In level 3 the employees are still involved, and we are more or less “working with the machine,” aiding and supporting the process.

Level 4: Autonomous intelligent agents, people training and managing the AI. (New job, redesigned process, people “manage” the agents.)

At level 4 we go even further. Imagine an AI recruiter (Paradox does this) that could email a hiring manager and his team, gain feedback and requirements on a job and role, consolidate input, and create a total description. This Agent could then review this job against the company culture and pay policies, compare the job against similar jobs in the external market, and tweak the level, job title, and description to be competitive. And then it could start sourcing, and give the hiring manager and human recruiter a set of candidates ranked by various criteria.

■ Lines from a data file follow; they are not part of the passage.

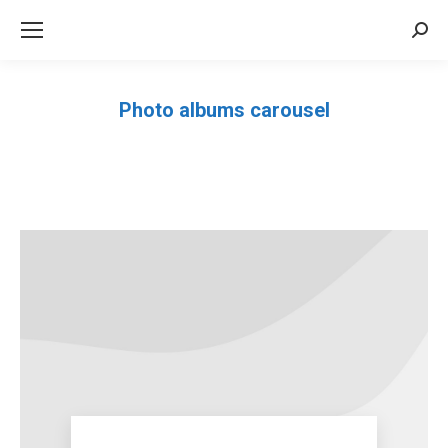
Sea
Photo albums carousel
Você está aqui: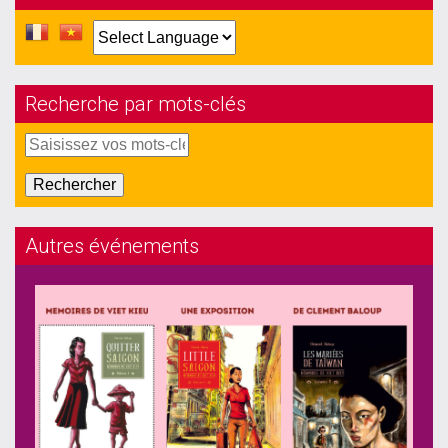
Recherche par mots-clés
Autres événements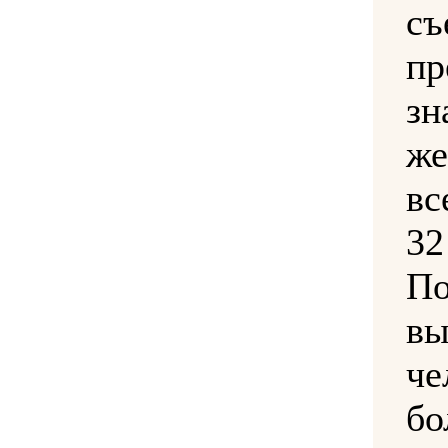
съ
пр
з
же
вс
3
П
вы
ч
бо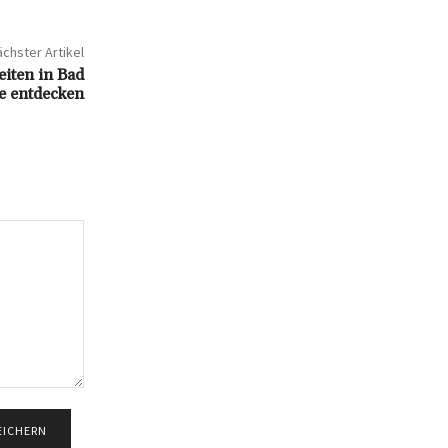
chster Artikel
iten in Bad
e entdecken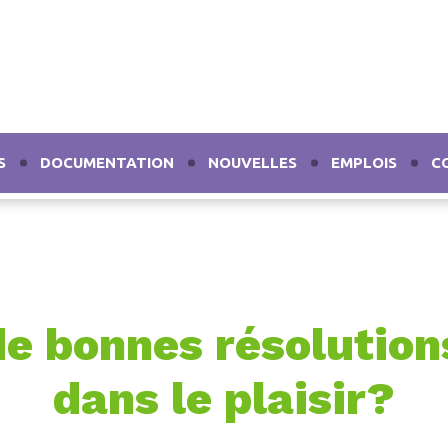
S
DOCUMENTATION
NOUVELLES
EMPLOIS
C
 de bonnes résolutio
dans le plaisir?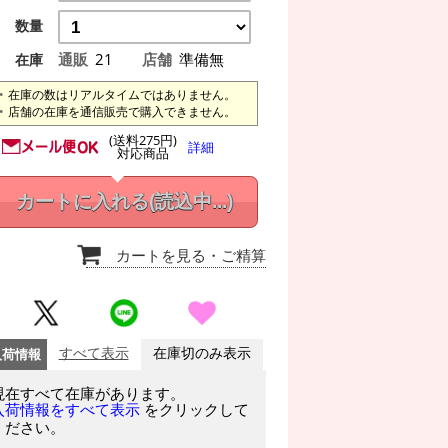
数量
通販
21
店舗
準備無
在庫
在庫の数はリアルタイムではありません。
店舗の在庫を通信販売で購入できません。
(送料275円)
詳細
対応商品
カートに入れる
(読込中...)
カートを見る
・ご精算
入荷情報
すべて表示
在庫切のみ表示
現在すべて在庫があります。
をクリックして
入荷情報をすべて表示
ください。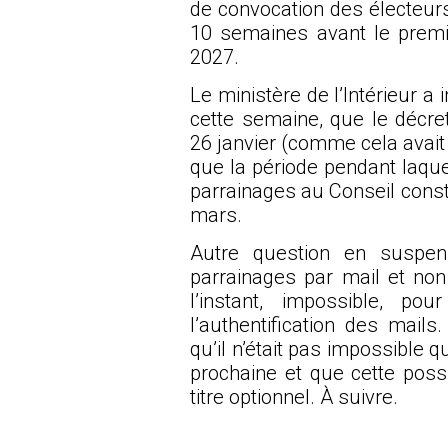
de convocation des électeurs,
10 semaines avant le premier
2027.
Le ministère de l’Intérieur a 
cette semaine, que le décret
26 janvier (comme cela avait
que la période pendant laque
parrainages au Conseil consti
mars.
Autre question en suspens
parrainages par mail et non 
l’instant, impossible, po
l’authentification des mails.
qu’il n’était pas impossible q
prochaine et que cette possi
titre optionnel. À suivre.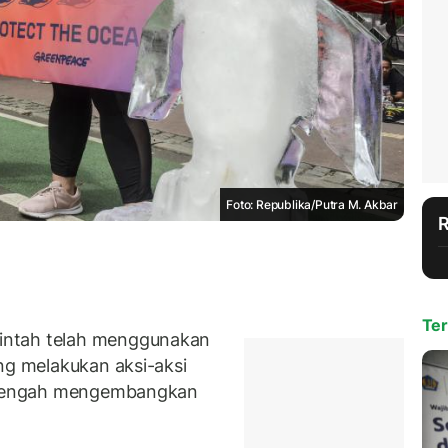
Foto: Republika/Putra M. Akbar
Ter
intah telah menggunakan
ng melakukan aksi-aksi
h tengah mengembangkan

That process, which takes dozens of steps for a recruiter, could be fully automated and vastly improved. The Agent could even look at prior hires and get even smarter about who to source based on the success of other candidates.

Now the human job is to “train” and “monitor” and “manage” this AI Agent, who has effectively become a digital employee. (Note: Salesforce is doing a terrific job of building this out for sales and service.)

The Rise of the SuperWorker

Our thesis is that AI is not a “job-replacement” technology, it’s a “SuperWorker empowerment” technology. In other words, most of these scenarios result in higher value jobs, higher pay, and value creation (not cost reduction) in the business.



This is happening fast.

We’re in the middle of a big study in this area and I’ll be explaining this more in our upcoming 2025 Predictions report. The upside of all this will be new and higher paying jobs, faster response to business change, but a lot of IT, design, and data management to do. But based on our research, this is coming soon.